The foundation, celebrating its 10th year, banished Stich's reputation as a grump. It demands less of his time nowadays, and for the right reason, he says. "Fortunately the HIV problem is getting less, but there are still children being born with it, it's still there."

At 35, he still enjoys tennis through exhibition matches and the seniors circuit, and is planning to return to the Albert Hall in December for the seniors' Masters event, but limits his involvement because he no longer enjoys the travelling. His opinions, though, remain wide-ranging. Though enthusiastic about the new Wimbledon layout, he has not been overly impressed about what has happened to the courts. "Grass-court tennis is being played mostly from the back of the court now, it is not an attacking game any more," he said. "Baseline matches lasting five sets are not that exciting.

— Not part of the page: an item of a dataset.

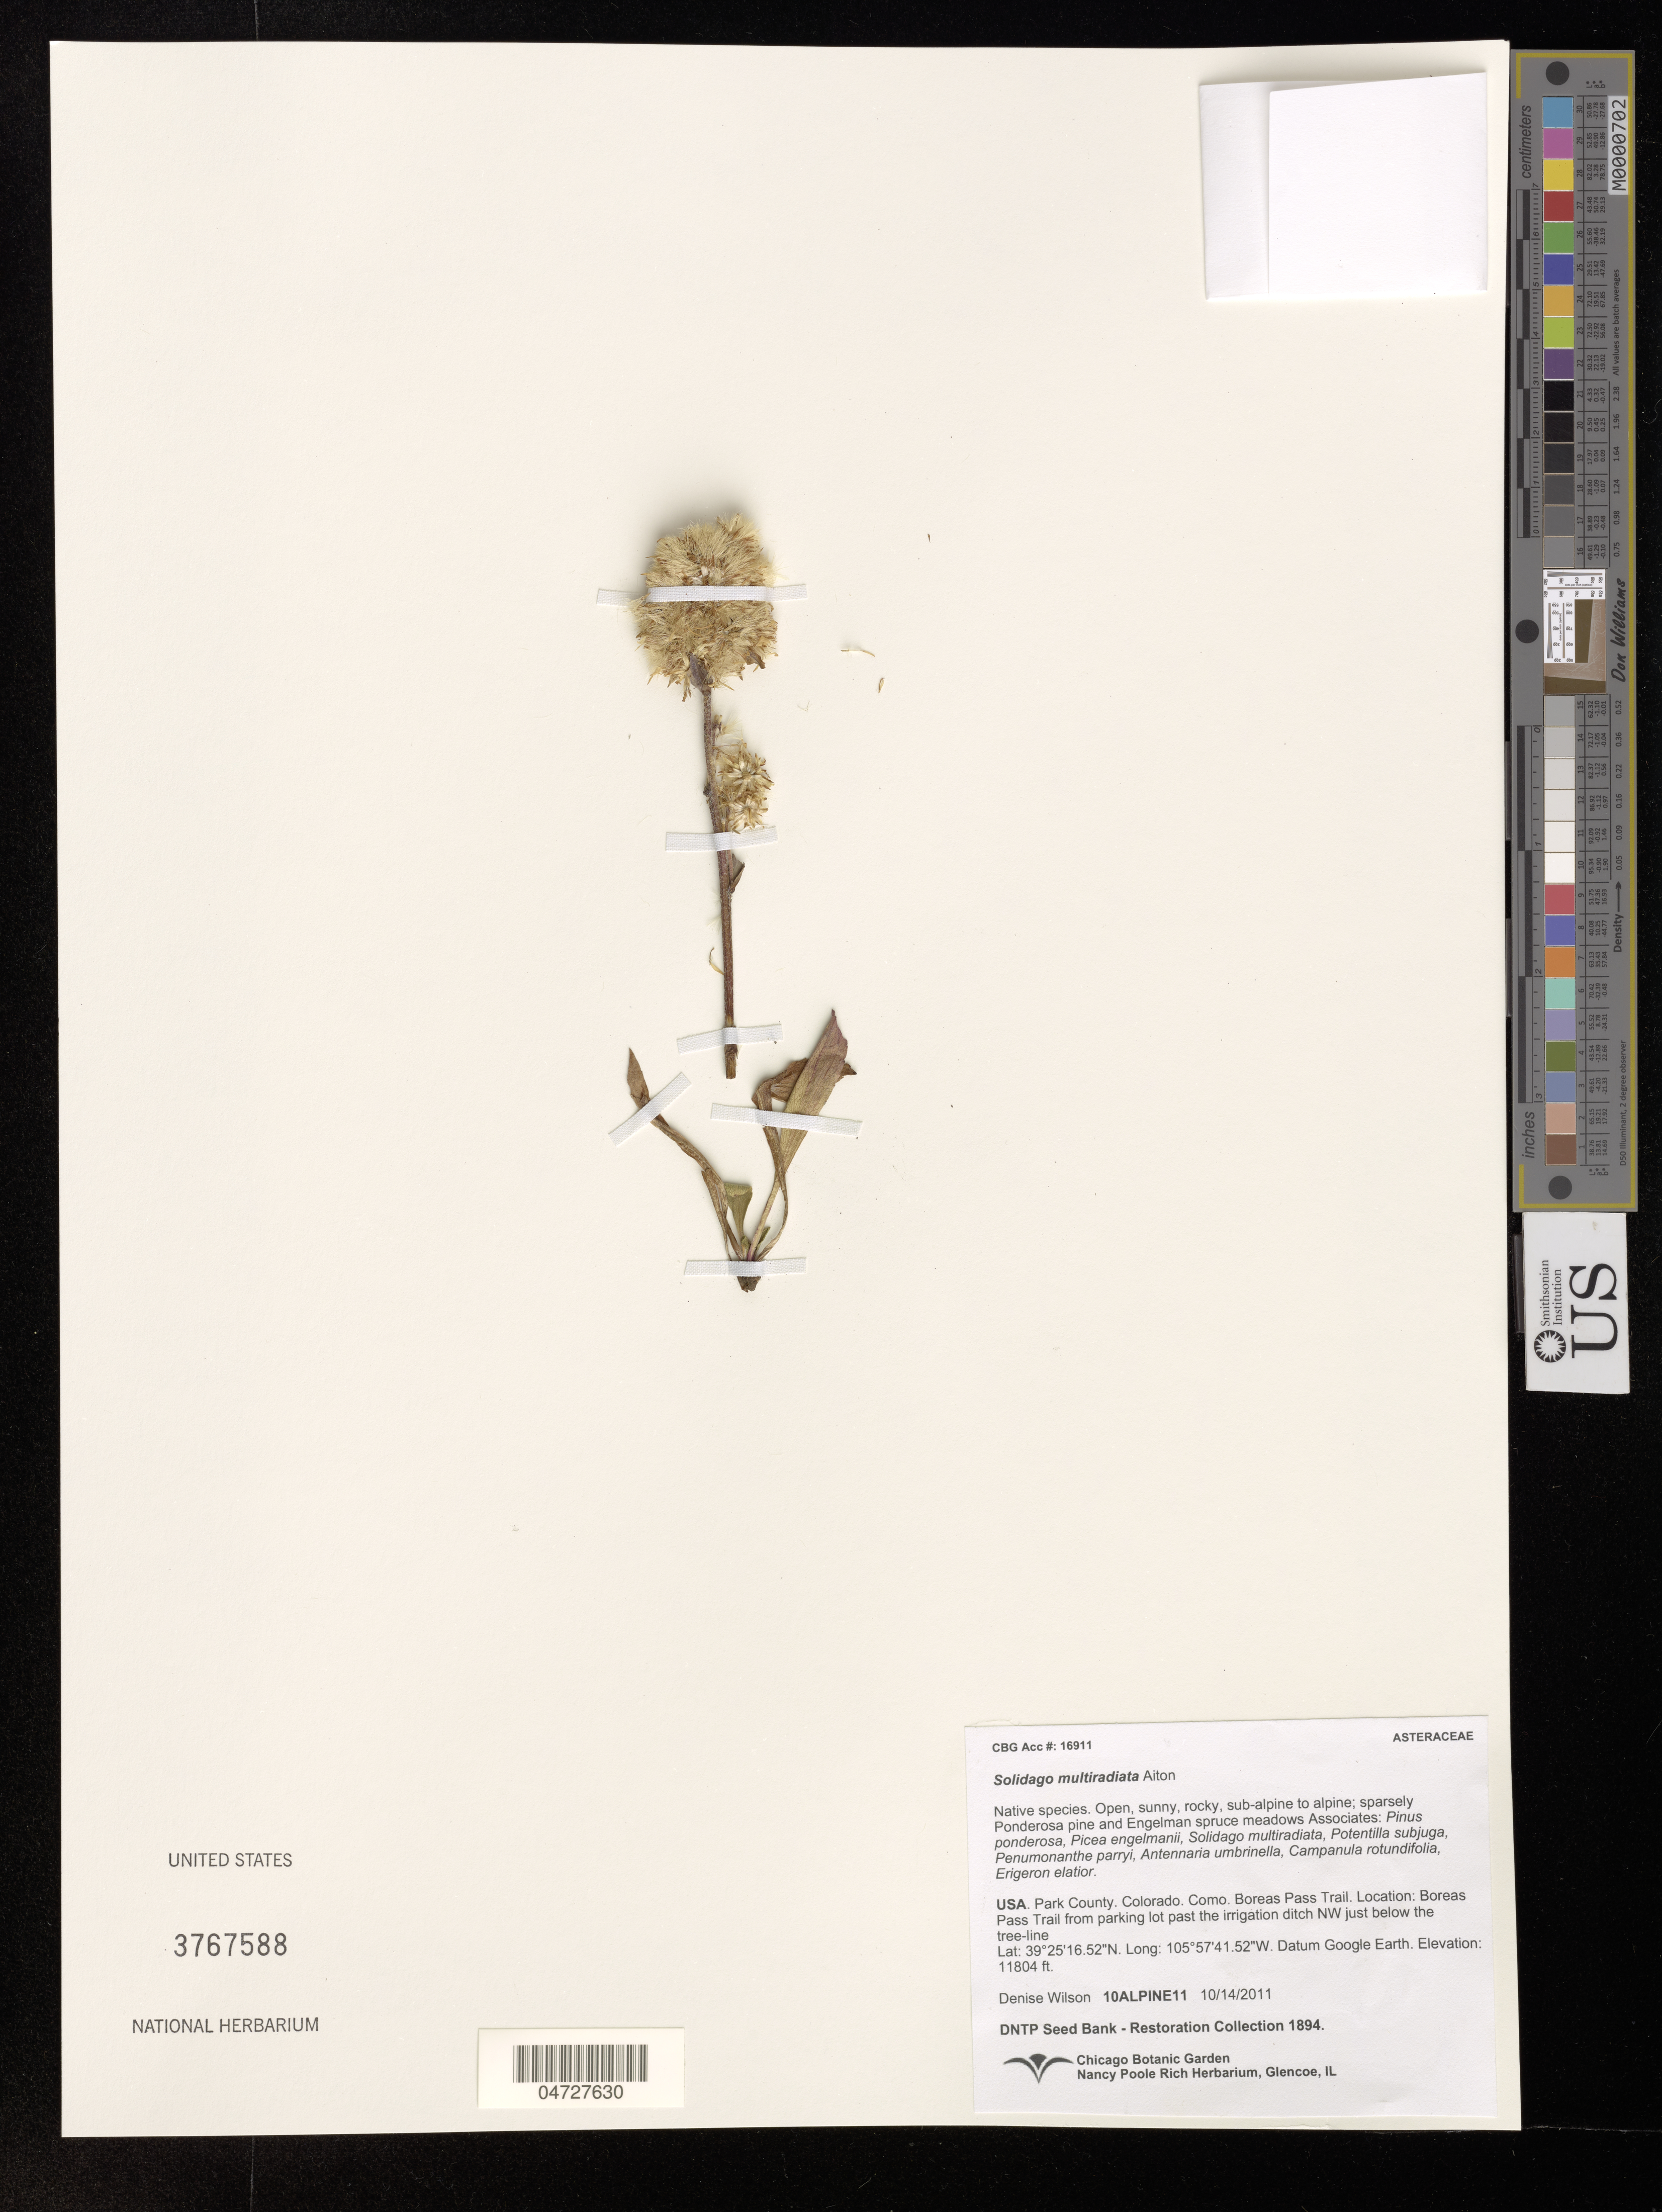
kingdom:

"The courts are getting a bit slower, the balls are getting a bit slower, that's something I don't like as a spectator and as a former player. What is happening on court is more predictable and less exciting. In those matches we played in my time, Boris against Stefan [Edberg], me against Pete [Sampras], there was a lot of serve-and-volley, obviously a lot of aces, and people loved it.

"When Goran hit his 35th ace in a match people were screaming, and when Agassi managed to get a return back it was, like, wow. Now the serve is more often just being used to get the ball into play. For me, that's clay-court tennis, not typical grass-court tennis, and I find that sad.

"All of a sudden you see all of these baseliners coming to this tournament who refused to come before, and they are doing well. The serve-and-volley players of my time would have had to adjust, though serve-and-volley remains capable of winning Wimbledon, and it should. But clay-courters have started to believe they can succeed here.

"Let's take a guy like Carlos Moya, who I like and respect. He refused to come to Wimbledon early in his career but now he is here because he believes the surface and the balls are set up for him to do well, maybe not to win the championship but to get through a few matches. It is good for the game that those guys are here, but not good for the game that they are only here because the surface has changed.

"There are some serve-volleyers who are not that highly ranked and it is getting tougher for them to advance into the third or fourth round because baseliners are doing well, they are fit and strong and know how to play this game on grass."

As someone who could play on any surface, and proved it by winning titles on clay, grass, carpet and hard courts in the memorable year of 1993, Stich regrets that serve-volley is not being taught by many coaches now. "Yet it would be a great game to teach right now because you could give these other guys trouble on any surface. It will come round, definitely."

One reason, Stich thinks, is because Tim Henman did so well at the French Open recently with an attacking game. "Tim doesn't have a huge weapon on any surface, he is a great all-court player and has all the strokes needed to do well. It was good to see someone like him playing drop shots and chip-and-charge and getting to the semi-finals. The last one who did that at the French was myself, when I got to the final in 1996 [where he lost to Yevgeny Kafelnikov]."

Stich stirred the ire of Martina Navratilova last week by chiding her for wanting to play singles in a Grand Slam at the age of 47, and he vigorously defends that opinion. "I didn't criticise her personally, because she is the greatest-ever women's champion at Wimbledon, and if she wants to come out and play for the fun of it I completely accept that.

"But if she beats a player who is on the regular WTA Tour 6-1 6-0, as she did, it is not a good sign for women's tennis, it is a sign of the lack of depth. And I think she would have made the same comment if, when she was 18, someone aged 47 had come and done that. It has always been the same over the years, the women's event started basically at the quarter-finals when Steffi [Graf] was playing.

"Martina has to accept that is something other people can criticise, and not just get furious about it. If she had said she just wanted to be on Centre Court one more time, I would have said, 'Well done'. You can do this three or four years after you finish your career, but not 12 years. It is like Jimmy Connors coming back and playing again."

Stich did not offer an opinion on who will win the women's title, but plumps for Roger Federer in the men's. "I think he will win if he keeps his game together, if he doesn't get too relaxed and too loose. If he stays focused, then he is going to win. I would love to see that, because Roger is the most complete player, he has so much talent.

"Obviously, Andy Roddick is very exciting to watch, and it would be a great final between those two, they represent a new generation and different styles as well. But I also see Lleyton Hewitt as a real threat because he is so competitive."

No mention of Henman, then, Michael? "Tim has a chance if he lifts his game. If he plays against the guys I mentioned he cannot just play percentage tennis. Believing in himself, he can compete with them, but I don't know if he really believes that, on a certain day, he can beat a Federer.

"The way Tim plays he certainly has that chance, and it would be great for tennis for him to go through as a real serve-volleyer. It's just a question of whether he can raise his game up to that point."

Though he did not say so, the implication was that if Michael Stich could do it in 1991, why not Tim Henman in 2004?